In panel (b), the color-coding illustrates the chromatin type. To simplify the analysis, we consider two large chromatin groups—Euchromatin and Heterochromatin—instead of the five we used before (section 2.5). These groups reflect the traditional division into open and closed chromatin associated with active transcription and repression, respectively. In terms of our previous definitions, the two groups are:

Euchromatin: A, B, and C,

Heterochromatin: D.

Note that we disregarded group E ('Insulators') as it is associated with boundaries rather than long chromatin stretches, such as Eu- and Heterochromatin. Also, while most nodes belong to either Eu- or Heterochromatin, some are enriched in both types ⁷ . We call this group 'mixed'. Finally, there is yet another node group that does not enrich any of the two chromatin types ('NA').

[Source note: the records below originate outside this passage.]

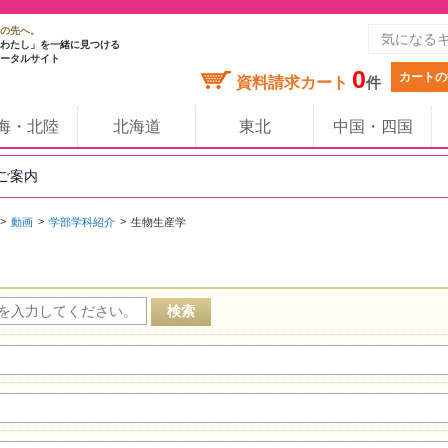
の先へ。
わたし」を一緒に見つける
ータルサイト
0
カートの
資料請求カート
件
海・北陸
北海道
東北
中国・四国
のご案内
動画
学部学科紹介
生物生産学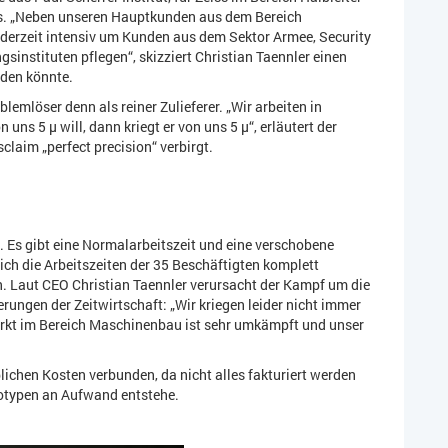
s. „Neben unseren Hauptkunden aus dem Bereich
derzeit intensiv um Kunden aus dem Sektor Armee, Security
instituten pflegen“, skizziert Christian Taennler einen
rden könnte.
lemlöser denn als reiner Zulieferer. „Wir arbeiten in
ns 5 µ will, dann kriegt er von uns 5 µ“, erläutert der
laim „perfect precision“ verbirgt.
. Es gibt eine Normalarbeitszeit und eine verschobene
ich die Arbeitszeiten der 35 Beschäftigten komplett
. Laut CEO Christian Taennler verursacht der Kampf um die
rungen der Zeitwirtschaft: „Wir kriegen leider nicht immer
smarkt im Bereich Maschinenbau ist sehr umkämpft und unser
ichen Kosten verbunden, da nicht alles fakturiert werden
otypen an Aufwand entstehe.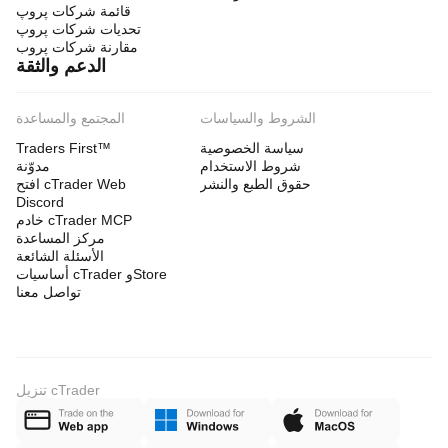
قائمة شركات پروپ
تحديات شركات پروپ
مقارنة شركات پروب
الدعم والثقة
الشروط والسياسات
المجتمع والمساعدة
سياسة الخصوصية
Traders First™
شروط الاستخدام
مدوّنة
حقوق الطبع والنشر
افتح cTrader Web
Discord
خادم cTrader MCP
مركز المساعدة
الأسئلة الشائعة
أساسيات cTrader وStore
تواصل معنا
تنزيل cTrader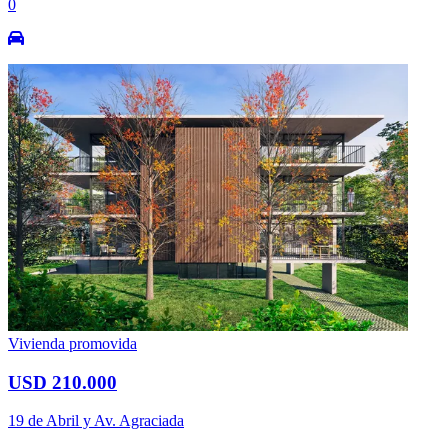
0
Vivienda promovida
USD 210.000
19 de Abril y Av. Agraciada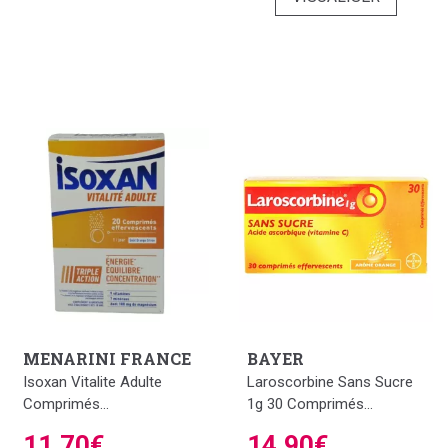
MENARINI FRANCE
BAYER
Isoxan Vitalite Adulte
Laroscorbine Sans Sucre
Comprimés...
1g 30 Comprimés...
11,70€
14,90€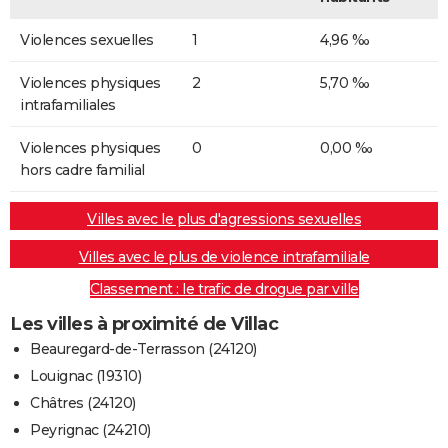
Violences sexuelles
1
4,96 ‰
Violences physiques
2
5,70 ‰
intrafamiliales
Violences physiques
0
0,00 ‰
hors cadre familial
Villes avec le plus d'agressions sexuelles
Villes avec le plus de violence intrafamiliale
Classement : le trafic de drogue par ville
Les villes à proximité de Villac
Beauregard-de-Terrasson (24120)
Louignac (19310)
Châtres (24120)
Peyrignac (24210)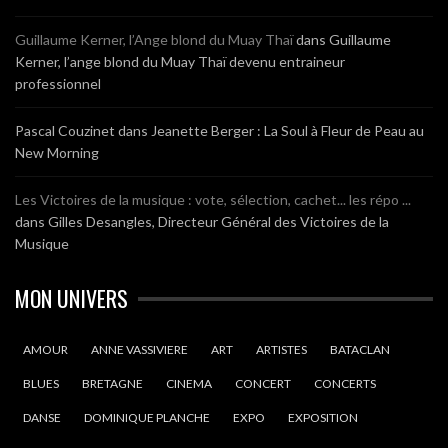
Guillaume Kerner, l’Ange blond du Muay Thaï
dans
Guillaume
Kerner, l’ange blond du Muay Thaï devenu entraineur
professionnel
Pascal Couzinet
dans
Jeanette Berger : La Soul à Fleur de Peau au
New Morning
Les Victoires de la musique : vote, sélection, cachet... les répo ...
dans
Gilles Desangles, Directeur Général des Victoires de la
Musique
MON UNIVERS
AMOUR
ANNE VASSIVIERE
ART
ARTISTES
BATACLAN
BLUES
BRETAGNE
CINEMA
CONCERT
CONCERTS
DANSE
DOMINIQUE PLANCHE
EXPO
EXPOSITION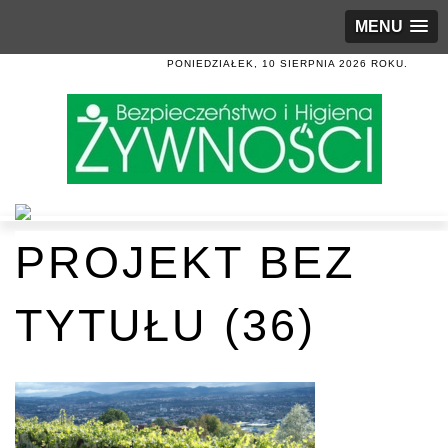
MENU
PONIEDZIAŁEK, 10 SIERPNIA 2026 ROKU.
PROJEKT BEZ
TYTUŁU (36)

In panel (b), we observe that community membership correlations are associated with chromatin type. For example, when γ = 0.75, Euchromatin and Mixed nodes separate from the large cluster and form new sub-groups. The nodes in these subgroups generally have high MeI scores indicating a larger variability in their community memberships.

Overall, panels (a) and (b) show a scale-dependent separation between communities associated with active and inactive DNA regions (red and blue nodes repel each other). This separation resembles the A/B compartmentalization but for small-scale 3D structures. Furthermore, the MeI score suggests that these structures have multiple independent ways to assemble if formed from Euchromatin nodes. This observation hints at higher structural variability of the accessible genome, which may reflect the dynamic nature of gene expression processes.